■ **PROBLEM TO SOLVE**: The following data is to be repeated exactly, its pictures excluded.
**** DATA FOR THE TASK
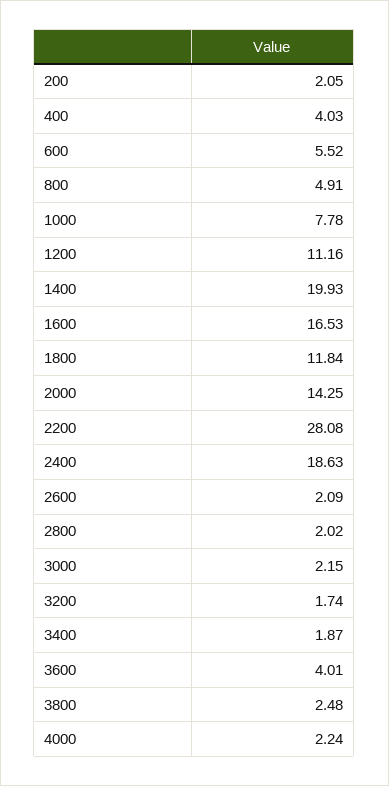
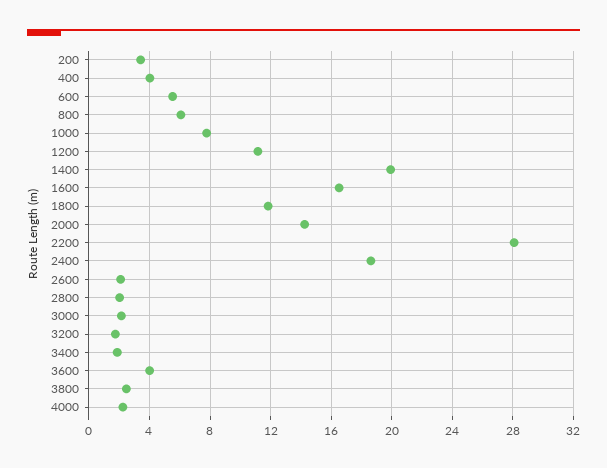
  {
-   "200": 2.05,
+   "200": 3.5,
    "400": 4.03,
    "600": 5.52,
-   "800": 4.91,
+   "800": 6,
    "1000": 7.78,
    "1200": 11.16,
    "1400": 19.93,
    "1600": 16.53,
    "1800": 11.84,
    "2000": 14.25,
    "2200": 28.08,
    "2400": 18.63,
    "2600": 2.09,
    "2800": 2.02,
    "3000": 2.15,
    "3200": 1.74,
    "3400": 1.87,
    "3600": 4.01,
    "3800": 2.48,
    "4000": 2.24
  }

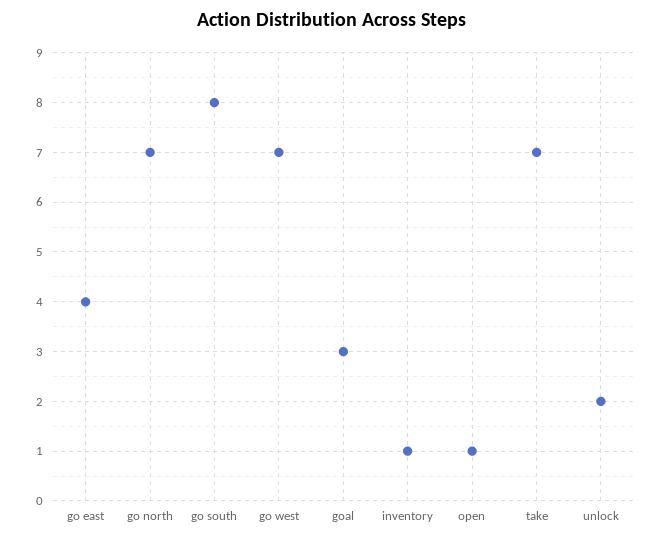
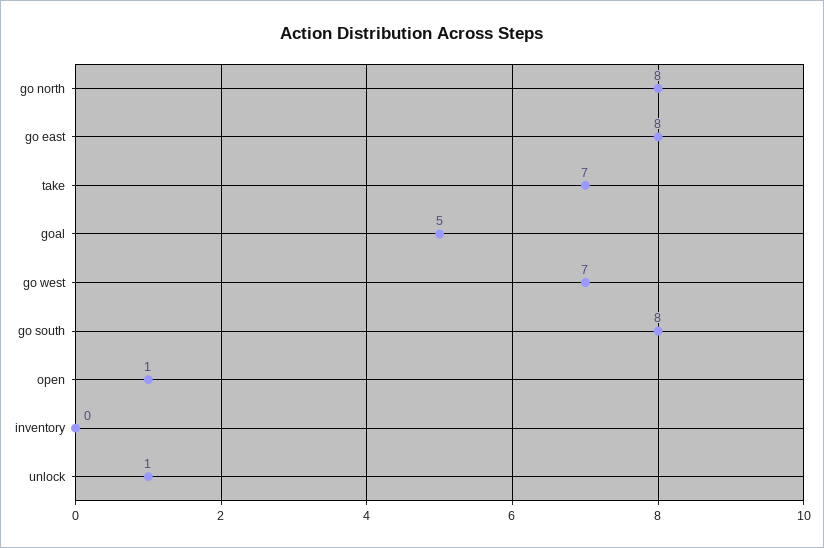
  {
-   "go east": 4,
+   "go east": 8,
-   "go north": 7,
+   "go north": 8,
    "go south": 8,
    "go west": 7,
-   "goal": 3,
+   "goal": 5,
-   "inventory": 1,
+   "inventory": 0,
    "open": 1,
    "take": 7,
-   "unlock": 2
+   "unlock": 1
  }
********
■ **ANSWER SECTION**:
  {
-   "200": 2.05,
+   "200": 3.5,
    "400": 4.03,
    "600": 5.52,
-   "800": 4.91,
+   "800": 6,
    "1000": 7.78,
    "1200": 11.16,
    "1400": 19.93,
    "1600": 16.53,
    "1800": 11.84,
    "2000": 14.25,
    "2200": 28.08,
    "2400": 18.63,
    "2600": 2.09,
    "2800": 2.02,
    "3000": 2.15,
    "3200": 1.74,
    "3400": 1.87,
    "3600": 4.01,
    "3800": 2.48,
    "4000": 2.24
  }

  {
-   "go east": 4,
+   "go east": 8,
-   "go north": 7,
+   "go north": 8,
    "go south": 8,
    "go west": 7,
-   "goal": 3,
+   "goal": 5,
-   "inventory": 1,
+   "inventory": 0,
    "open": 1,
    "take": 7,
-   "unlock": 2
+   "unlock": 1
  }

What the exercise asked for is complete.